## PAGE EXTRACT
++++++++
Documentation of the fields in the zenodo.yaml configuration file:

path_record_id: A TXT file containing the record ID of the most recent version of the resource on Zenodo. This file is updated by the stepup sync-zenodo script. You should not need to modify it unless you created or discarded new records manually through the Zenodo web interface. It is recommended to commit this file to the Git history. Changes to this file are not tracked by StepUp.
endpoint: If you want to test the upload without using the production Zenodo platform, use the sandbox endpoint. Remove the sandbox. prefix for production uploads.
path_token: The location of a text file with your Zenodo (sandbox) personal access token. If the token file is not present, the plan.py below will validate this file without uploading.

To create the token, go to the settings of your Zenodo account or Zenodo Sandbox account. Enable the deposit:actions and deposit:write scopes when creating a new token. Save the token immediately, as it cannot be retrieved later.
metadata: A section with metadata fields to describe the dataset on Zenodo.
- title: A short description of the dataset.
- keywords: A list of keywords to describe the dataset. (Optional)
- publisher: The name of the publisher of the dataset. (Optional)
- version: The version of your current data.
  
  Put the version number in quotes to prevent it from being interpreted as a floating-point number. Use semantic version numbers.
  
  If you have published the dataset, only metadata of the published versions can be updated, but not the files. If you want to upload newer files, you can increment this version number. The stepup sync-zenodo script will create a new version for you on Zenodo, which stays in draft mode until you manually publish it through the Zenodo web interface.
- copyright: A copyright statement describing the ownership of the dataset. (Optional)
- license: Lowercase license SPDX identifier. The list of licenses supported by Zenodo (and their identifiers) can be found in SPDX License list.
++++++++
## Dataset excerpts
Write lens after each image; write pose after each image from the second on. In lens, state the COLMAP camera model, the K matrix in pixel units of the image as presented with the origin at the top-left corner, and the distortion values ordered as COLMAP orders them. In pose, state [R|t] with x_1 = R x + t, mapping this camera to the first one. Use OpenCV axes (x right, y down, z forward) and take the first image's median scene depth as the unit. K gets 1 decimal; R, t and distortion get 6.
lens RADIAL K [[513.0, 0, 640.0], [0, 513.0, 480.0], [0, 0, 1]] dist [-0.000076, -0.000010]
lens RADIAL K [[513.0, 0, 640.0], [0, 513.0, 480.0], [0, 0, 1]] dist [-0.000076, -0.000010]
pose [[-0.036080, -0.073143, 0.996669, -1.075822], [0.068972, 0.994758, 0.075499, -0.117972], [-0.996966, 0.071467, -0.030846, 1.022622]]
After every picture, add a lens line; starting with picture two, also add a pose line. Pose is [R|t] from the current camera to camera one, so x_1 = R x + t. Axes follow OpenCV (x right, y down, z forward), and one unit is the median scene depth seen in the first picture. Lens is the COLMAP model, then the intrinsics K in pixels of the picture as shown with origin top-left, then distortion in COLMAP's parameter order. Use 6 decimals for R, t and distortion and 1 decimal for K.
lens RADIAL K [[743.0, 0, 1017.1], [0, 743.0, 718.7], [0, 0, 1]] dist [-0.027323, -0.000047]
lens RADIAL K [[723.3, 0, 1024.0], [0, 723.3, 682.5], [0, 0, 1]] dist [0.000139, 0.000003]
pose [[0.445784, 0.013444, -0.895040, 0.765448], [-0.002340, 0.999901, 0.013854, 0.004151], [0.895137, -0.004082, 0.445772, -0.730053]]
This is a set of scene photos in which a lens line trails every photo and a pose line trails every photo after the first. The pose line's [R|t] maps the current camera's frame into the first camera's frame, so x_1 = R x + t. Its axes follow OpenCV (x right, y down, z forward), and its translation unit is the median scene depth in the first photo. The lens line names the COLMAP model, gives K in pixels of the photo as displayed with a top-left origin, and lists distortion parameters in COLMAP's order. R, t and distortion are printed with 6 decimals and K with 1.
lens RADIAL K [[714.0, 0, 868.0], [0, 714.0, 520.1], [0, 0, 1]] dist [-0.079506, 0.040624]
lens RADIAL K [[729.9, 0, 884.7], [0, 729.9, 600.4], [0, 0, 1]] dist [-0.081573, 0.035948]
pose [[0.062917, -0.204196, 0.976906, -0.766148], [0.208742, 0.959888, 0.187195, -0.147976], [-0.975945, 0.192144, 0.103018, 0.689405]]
++++++++
## WORK ORDER 1
Answer these questions using the zenodo.yaml documentation:
(a) Which two scopes must be enabled when creating a new token?
(b) Why should the version number be put in quotes?
(c) What kind of identifier does the license field take?
## WORK ORDER 2
Extract the passage from the zenodo.yaml documentation starting at "Documentation of the" up to and including "tracked by StepUp.".
## WORK ORDER 3
Extend the zenodo.yaml documentation beyond its last line, in the same style.

## FINAL ANSWER 1
(a) deposit:actions and deposit:write
(b) To prevent it from being interpreted as a floating-point number.
(c) A lowercase SPDX license identifier.

## FINAL ANSWER 2
Documentation of the fields in the zenodo.yaml configuration file:

path_record_id: A TXT file containing the record ID of the most recent version of the resource on Zenodo. This file is updated by the stepup sync-zenodo script. You should not need to modify it unless you created or discarded new records manually through the Zenodo web interface. It is recommended to commit this file to the Git history. Changes to this file are not tracked by StepUp.

## FINAL ANSWER 3
- resource_type Select one of:
  - audio
  - dataset
  - event
  - image
  - image-diagram
  - image-drawing
  - image-figure
  - image-other
  - image-photo
  - image-plot
  - lesson
  - model
  - other
  - physicalobject
  - poster
  - presentation
  - publication
  - publication-annotationcollection
  - publication-article
  - publication-book
  - publication-conferencepaper
  - publication-conferenceproceeding
  - publication-datamanagementplan
  - publication-datapaper
  - publication-deliverable
  - publication-dissertation
  - publication-journal
  - publication-milestone
  - publication-other
  - publication-patent
  - publication-peerreview
  - publication-preprint
  - publication-proposal
  - publication-report
  - publication-section
  - publication-softwaredocumentation
  - publication-standard
  - publication-taxonomictreatment
  - publication-technicalnote
  - publication-thesis
  - publication-workingpaper
  - software
  - software-computationalnotebook
  - video
  - workflow
- creators: List one or more creators of the data.
  - family_name: The last name(s) of a creator.
  - given_name: The first name(s) of a creator.
  - identifiers: A dictionary with identifiers of the creator. The only supported identifier are orcid and isni.
  - affiliations The list of affiliations of the creator. Each affiliation is a dictionary with either a ror or name field.
- related: A list of related resources. (Optional) Each resource is a dictionary with the following fields:
  - scheme: The identifier scheme, can be any of the following:
    - ark
    - arxiv
    - ads
    - crossreffunderid
    - doi
    - ean13
    - eissn
    - grid
    - handle
    - igsn
    - isbn
    - isni
    - issn
    - istc
    - lissn
    - lsid
    - pmid
    - purl
    - upc
    - url
    - urn
    - w3id
    - other
  - identifier: The identifier of the resource.
  - resource_type: The type of the related resource, can be any of the values listed above for resource_type.
  - relation_type: The type of relation, which can be any of the following. Use this a in the following sentence: This resource {relation_type} the related resource.
    - cites
    - compiles
    - continues
    - describes
    - documents
    - hasmetadata
    - haspart
    - hasversion
    - iscitedby
    - iscompiledby
    - iscontinuedby
    - isderivedfrom
    - isdescribedby
    - isdocumentedby
    - isidenticalto
    - ismetadatafor
    - isnewversionof
    - isobsoletedby
    - isoriginalformof
    - ispartof
    - ispreviousversionof
    - ispublishedin
    - isreferencedby
    - isrequiredby
    - isreviewedby
    - issourceof
    - issupplementedby
    - issupplementto
    - isvariantformof
    - isversionof
    - obsoletes
    - references
    - requires
    - reviews
funding: A list of funding information. (Optional) Each funding entry is a dictionary with the following fields:
- funder: A dictionary with either the ROR code of the funder or its name. The ROR code can be found on ROR.org.
- award: A dictionary with the details of the award. It can contain the following fields:
  - title: The full title of the award.
  - number: The award number.
  - identifiers: A list of identifiers for the award, such as URLs. Each identifiers is a dictionary with a single key, the scheme, and the identifier as value. The same schemes as for the related section can be used here.
code_repository Software resources, can specify the URL of the git repository. (Optional)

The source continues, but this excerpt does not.